Elle sentit sa tête balancer d'avant en arrière sans pouvoir la contrôler. Encore un peu plus fort et elle allait sûrement s'arracher de son cou. Le comte la libéra enfin, le souffle court. Alicia en profita pour le remercier par une gifle magistrale du revers de la main.

Dès lors, toutes les aiguilles de tous les cadrans du manoir se figèrent d'effroi. Même les statues tendirent leurs bras pour se cacher les yeux. Pourtant, le comte demeura stoïque, se contentant de frotter lentement sa mâchoire. Quant à Alicia, elle ne cillait pas plus qu'une louve à l'affût. Chacun semblait suspendu à l'haleine de son adversaire avec une rage viscérale.

– Je vous rassure, railla le comte, je n'ai aucunement l'intention de vous assassiner. Mais je ne peux plus vous laisser repartir. Je vais vous indiquer une chambre...

– Comment ça ? Quand pourrai-je rentrer chez moi ?

– Je pensais avoir été clair, soupira-t-il, vous ne rentrerez pas chez vous.

Alicia manqua s'écrouler comme un château de cartes. Elle eut l'impression que le lustre, les pendules, les chandeliers, tout tournait autour d'elle. Enfin, épouvantée par le col sanguinolent du comte et ses mots qui résonnaient encore sous le plafond du hall, elle prit la fuite. Il fallait partir coûte que coûte, quitter la folie ambiante de ce manoir avant d'en être irrémédiablement contaminée. Malheureusement, la maison entière était ceinturée de gigantesques murs couronnés par les mêmes pics en fer que le portail. Quant à ce dernier, il était si grand qu'il n'y avait rationnellement aucun moyen de le franchir autrement qu'en l'ouvrant. Après de longues recherches désespérées Alicia s'abandonna à son triste sort. Elle contempla l'immense lune qui planait au-dessus de sa tête, par-delà les cimes finement découpées de la forêt. Tout cela n'était sûrement qu'un sinistre cauchemar. Et comme toutes les autres fois, elle se réveillerait dans sa chambre.

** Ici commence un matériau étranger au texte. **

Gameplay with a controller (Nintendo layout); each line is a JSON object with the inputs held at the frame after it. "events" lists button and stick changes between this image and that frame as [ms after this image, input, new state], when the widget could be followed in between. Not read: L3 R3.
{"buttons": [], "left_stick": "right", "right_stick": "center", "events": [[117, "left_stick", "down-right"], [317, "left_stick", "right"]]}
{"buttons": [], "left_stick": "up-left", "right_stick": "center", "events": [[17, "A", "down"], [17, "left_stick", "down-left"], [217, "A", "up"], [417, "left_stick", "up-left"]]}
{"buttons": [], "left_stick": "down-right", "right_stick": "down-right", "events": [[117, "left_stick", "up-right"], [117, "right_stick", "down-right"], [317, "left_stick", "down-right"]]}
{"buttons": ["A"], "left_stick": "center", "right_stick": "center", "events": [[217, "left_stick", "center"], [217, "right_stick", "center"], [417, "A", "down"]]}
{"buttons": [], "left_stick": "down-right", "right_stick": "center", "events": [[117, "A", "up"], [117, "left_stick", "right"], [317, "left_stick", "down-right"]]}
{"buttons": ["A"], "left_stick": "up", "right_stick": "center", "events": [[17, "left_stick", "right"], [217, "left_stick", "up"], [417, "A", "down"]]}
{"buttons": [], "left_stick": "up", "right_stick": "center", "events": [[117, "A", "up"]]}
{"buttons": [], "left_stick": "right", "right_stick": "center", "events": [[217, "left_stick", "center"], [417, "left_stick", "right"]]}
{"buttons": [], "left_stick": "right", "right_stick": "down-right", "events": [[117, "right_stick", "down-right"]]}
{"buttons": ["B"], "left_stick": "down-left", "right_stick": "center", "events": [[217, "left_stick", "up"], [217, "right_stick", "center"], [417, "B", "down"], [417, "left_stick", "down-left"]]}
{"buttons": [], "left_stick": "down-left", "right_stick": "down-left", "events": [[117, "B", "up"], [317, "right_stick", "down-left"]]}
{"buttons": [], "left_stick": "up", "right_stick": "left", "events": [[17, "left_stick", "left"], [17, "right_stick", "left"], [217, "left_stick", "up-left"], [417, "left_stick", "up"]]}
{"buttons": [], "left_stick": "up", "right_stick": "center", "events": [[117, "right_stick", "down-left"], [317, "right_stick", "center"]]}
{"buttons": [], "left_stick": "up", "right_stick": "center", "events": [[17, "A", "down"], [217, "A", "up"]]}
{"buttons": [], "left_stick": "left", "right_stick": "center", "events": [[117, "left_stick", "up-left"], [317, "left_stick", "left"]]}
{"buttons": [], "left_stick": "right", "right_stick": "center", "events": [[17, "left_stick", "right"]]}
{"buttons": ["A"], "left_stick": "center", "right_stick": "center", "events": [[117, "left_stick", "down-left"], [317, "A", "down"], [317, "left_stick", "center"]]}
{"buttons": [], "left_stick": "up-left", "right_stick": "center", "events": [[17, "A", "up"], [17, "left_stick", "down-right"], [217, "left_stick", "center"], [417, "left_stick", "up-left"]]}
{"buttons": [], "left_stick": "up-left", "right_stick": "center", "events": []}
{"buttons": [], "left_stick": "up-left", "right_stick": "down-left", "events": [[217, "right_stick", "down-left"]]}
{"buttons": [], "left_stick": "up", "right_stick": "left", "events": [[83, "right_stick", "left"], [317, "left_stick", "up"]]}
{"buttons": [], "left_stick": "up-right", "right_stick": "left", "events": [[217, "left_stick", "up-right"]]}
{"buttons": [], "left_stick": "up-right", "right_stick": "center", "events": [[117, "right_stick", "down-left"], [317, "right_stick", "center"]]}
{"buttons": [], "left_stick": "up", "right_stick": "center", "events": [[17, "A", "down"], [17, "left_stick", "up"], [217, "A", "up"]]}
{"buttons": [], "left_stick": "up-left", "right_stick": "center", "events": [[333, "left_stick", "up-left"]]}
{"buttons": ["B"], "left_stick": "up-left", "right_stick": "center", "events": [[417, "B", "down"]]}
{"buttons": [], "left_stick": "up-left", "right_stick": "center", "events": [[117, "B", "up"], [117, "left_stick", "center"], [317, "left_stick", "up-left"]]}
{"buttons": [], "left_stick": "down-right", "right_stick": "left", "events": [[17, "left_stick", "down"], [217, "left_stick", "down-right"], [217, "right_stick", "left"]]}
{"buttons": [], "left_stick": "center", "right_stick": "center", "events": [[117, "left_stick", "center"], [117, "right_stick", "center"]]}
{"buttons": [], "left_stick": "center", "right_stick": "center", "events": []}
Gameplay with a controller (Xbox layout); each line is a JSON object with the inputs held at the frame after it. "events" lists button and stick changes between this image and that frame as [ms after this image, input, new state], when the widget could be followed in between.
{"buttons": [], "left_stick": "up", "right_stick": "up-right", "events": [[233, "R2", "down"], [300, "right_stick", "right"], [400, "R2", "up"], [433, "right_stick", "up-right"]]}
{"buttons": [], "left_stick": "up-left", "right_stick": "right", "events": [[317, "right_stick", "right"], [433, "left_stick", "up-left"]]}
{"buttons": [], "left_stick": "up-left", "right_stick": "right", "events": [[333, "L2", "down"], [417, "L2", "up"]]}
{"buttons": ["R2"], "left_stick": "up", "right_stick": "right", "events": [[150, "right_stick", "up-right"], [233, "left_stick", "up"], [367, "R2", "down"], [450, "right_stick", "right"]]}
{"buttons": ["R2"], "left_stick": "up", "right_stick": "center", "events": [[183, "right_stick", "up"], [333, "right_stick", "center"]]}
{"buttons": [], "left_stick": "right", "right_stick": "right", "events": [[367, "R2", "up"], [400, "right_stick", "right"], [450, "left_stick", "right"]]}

Soudain, le portail s'ouvrit. Elle bondit pour se jeter à travers l'ouverture mais elle fut repoussée si violemment qu'elle tomba au sol. Le comte de la Luna apparut devant elle, fit quelques pas avant de franchir le portail, sans aucune difficulté.

– Deuxième étage, tout au bout du couloir, une porte claire. C'est votre chambre. Ce manoir vous donnera tout ce dont vous aurez besoin pour vivre.

– Tout sauf la liberté, c'est ça ? rétorqua-t-elle en secouant ses mains pleines de terre.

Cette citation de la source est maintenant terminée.